Castle’s short film is a surprising one. The film does not so much depict the experience of the writer  and director’s childhood diagnosis with lupus as dramatizes the heightened emotions of and reflections on that life-changing experience. Written in the style of a stage musical it is a colourful, florid, and exuberant response to uncomfortable and difficult events. Commissioned by BBC Scotland and LUX Scotland, the piece is five minutes long, exploiting the compressed genre native to the stage musical: the medley. The songs are sung by two characters, dressed as a wolf and a butterfly. These are animal symbols of the disease itself whose Latin name, lupus, means wolf; and the butterfly, which is the name of the characteristic rash and the symbol common to the Lupus Trust and Lupus UK. The surreal appearance of the two figures speaks to that sense of being made strange to oneself in illness. Here one’s body becomes legible for its pathological meaning, rather than present and phenomenologically transparent. It is no longer something that disappears from view in the process of interacting with the world, as Maurice Merleau-Ponty describes. Instead it is thickly present, demanding attention with its difference. The bulging, cartoon features of the characters’ animal suits are an embodiment of this oddity.

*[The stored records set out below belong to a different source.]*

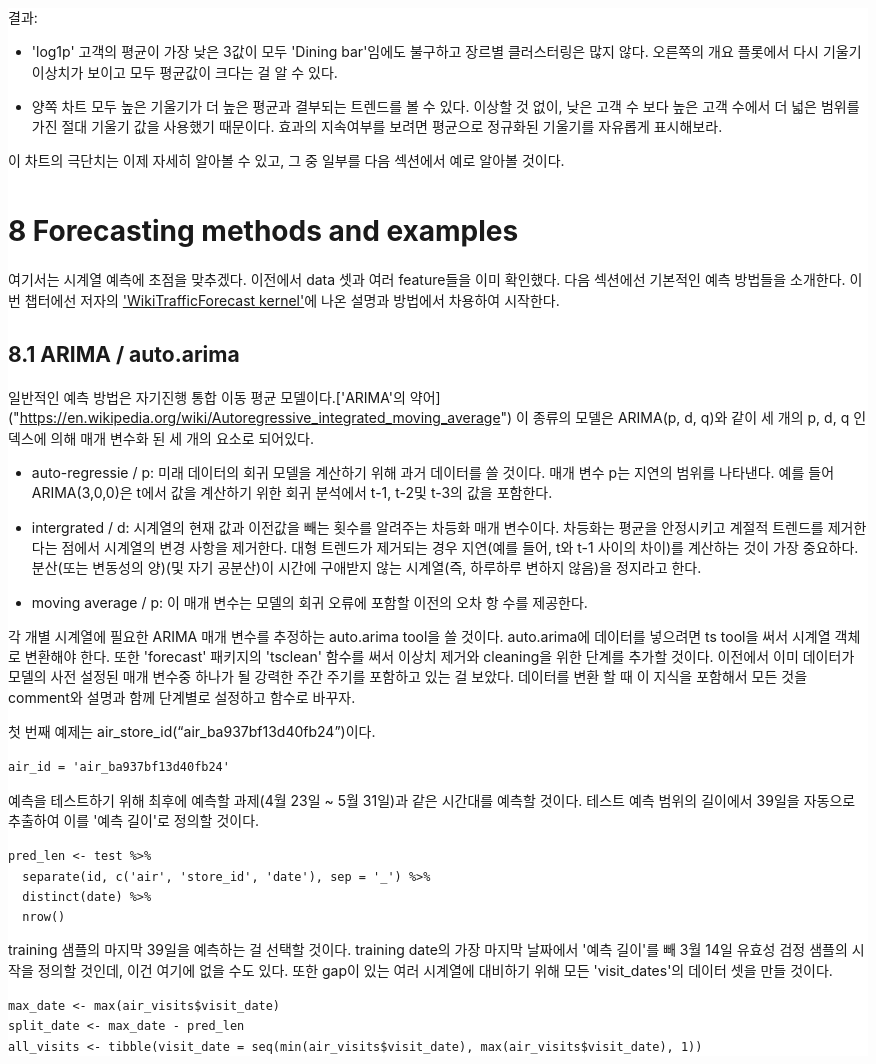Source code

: 결과:

- 'log1p' 고객의 평균이 가장 낮은 3값이 모두 'Dining bar'임에도 불구하고 장르별 클러스터링은 많지 않다. 오른쪽의 개요 플롯에서 다시 기울기 이상치가 보이고 모두 평균값이 크다는 걸 알 수 있다.

- 양쪽 차트 모두 높은 기울기가 더 높은 평균과 결부되는 트렌드를 볼 수 있다. 이상할 것 없이, 낮은 고객 수 보다 높은 고객 수에서 더 넓은 범위를 가진 절대 기울기 값을 사용했기 때문이다. 효과의 지속여부를 보려면 평균으로 정규화된 기울기를 자유롭게 표시해보라.

이 차트의 극단치는 이제 자세히 알아볼 수 있고, 그 중 일부를 다음 섹션에서 예로 알아볼 것이다.

# 8 Forecasting methods and examples

여기서는 시계열 예측에 초점을 맞추겠다. 이전에서 data 셋과 여러 feature들을 이미 확인했다. 다음 섹션에선 기본적인 예측 방법들을 소개한다. 이번 챕터에선 저자의 ['WikiTrafficForecast kernel']("https://www.kaggle.com/headsortails/wiki-traffic-forecast-exploration-wtf-eda")에 나온 설명과 방법에서 차용하여 시작한다.

## 8.1 ARIMA / auto.arima

일반적인 예측 방법은 자기진행 통합 이동 평균 모델이다.['ARIMA'의 약어] ("https://en.wikipedia.org/wiki/Autoregressive_integrated_moving_average") 이 종류의 모델은 ARIMA(p, d, q)와 같이 세 개의 p, d, q 인덱스에 의해 매개 변수화 된 세 개의 요소로 되어있다.

- auto-regressie / p: 미래 데이터의 회귀 모델을 계산하기 위해 과거 데이터를 쓸 것이다. 매개 변수 p는 지연의 범위를 나타낸다. 예를 들어 ARIMA(3,0,0)은 t에서 값을 계산하기 위한 회귀 분석에서 t-1, t-2및 t-3의 값을 포함한다.

- intergrated / d: 시계열의 현재 값과 이전값을 빼는 횟수를 알려주는 차등화 매개 변수이다. 차등화는 평균을 안정시키고 계절적 트렌드를 제거한다는 점에서 시계열의 변경 사항을 제거한다. 대형 트렌드가 제거되는 경우 지연(예를 들어, t와 t-1 사이의 차이)를 계산하는 것이 가장 중요하다.분산(또는 변동성의 양)(및 자기 공분산)이 시간에 구애받지 않는 시계열(즉, 하루하루 변하지 않음)을 정지라고 한다.

- moving average / p: 이 매개 변수는 모델의 회귀 오류에 포함할 이전의 오차 항 수를 제공한다.

각 개별 시계열에 필요한 ARIMA 매개 변수를 추정하는 auto.arima tool을 쓸 것이다. auto.arima에 데이터를 넣으려면 ts tool을 써서 시계열 객체로 변환해야 한다. 또한 'forecast' 패키지의 'tsclean' 함수를 써서 이상치 제거와 cleaning을 위한 단계를 추가할 것이다. 이전에서 이미 데이터가 모델의 사전 설정된 매개 변수중 하나가 될 강력한 주간 주기를 포함하고 있는 걸 보았다. 데이터를 변환 할 때 이 지식을 포함해서 모든 것을 comment와 설명과 함께 단계별로 설정하고 함수로 바꾸자.

첫 번째 예제는 air_store_id(“air_ba937bf13d40fb24”)이다.

```{r}
air_id = 'air_ba937bf13d40fb24'
```

예측을 테스트하기 위해 최후에 예측할 과제(4월 23일 ~ 5월 31일)과 같은 시간대를 예측할 것이다. 테스트 예측 범위의 길이에서 39일을 자동으로 추출하여 이를 '예측 길이'로 정의할 것이다.

```{r}
pred_len <- test %>% 
  separate(id, c('air', 'store_id', 'date'), sep = '_') %>% 
  distinct(date) %>% 
  nrow()
```

training 샘플의 마지막 39일을 예측하는 걸 선택할 것이다. training date의 가장 마지막 날짜에서 '예측 길이'를 빼 3월 14일 유효성 검정 샘플의 시작을 정의할 것인데, 이건 여기에 없을 수도 있다. 또한 gap이 있는 여러 시계열에 대비하기 위해 모든 'visit_dates'의 데이터 셋을 만들 것이다.

```{r}
max_date <- max(air_visits$visit_date)
split_date <- max_date - pred_len
all_visits <- tibble(visit_date = seq(min(air_visits$visit_date), max(air_visits$visit_date), 1))
```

Musicals are, Castle has said, are a form that have both personal and universal meanings. They channel something of the parodic, provocative spirit of camp and cabaret that he has developed with Pollyanna, his queer cabaret night, and also harness music’s widely acknowledged power to move an audience directly. There is, then, both obliquity and directness at work here; there is both thought and feeling. The transition between the first song and second song is indicative, showing the pair in a curtained space reminiscent of the hospital ward, the wolf singing the diagnosis to the butterfly. When the butterfly storms off, distressed, the wolf steps into that other costume, becoming a hybrid of non-human symptoms. The power of disease to transform the subject is movingly sung: estranged from itself but mixed with a sense of relief at a fixed identity, we hear the character sing, quaveringly, ‘Finally, I’m not me’.

When the departed character returns, frantic with emotion, he wears his own wolf costume. His diagnosis has become his character and while there’s a confidence in knowing what that is—which is to say, what *he* is—there’s also regret, and a sense of not wanting to know. The musical communicates the double bind of a lifetime diagnosis: it may be desired, but its comforts are not unambiguous.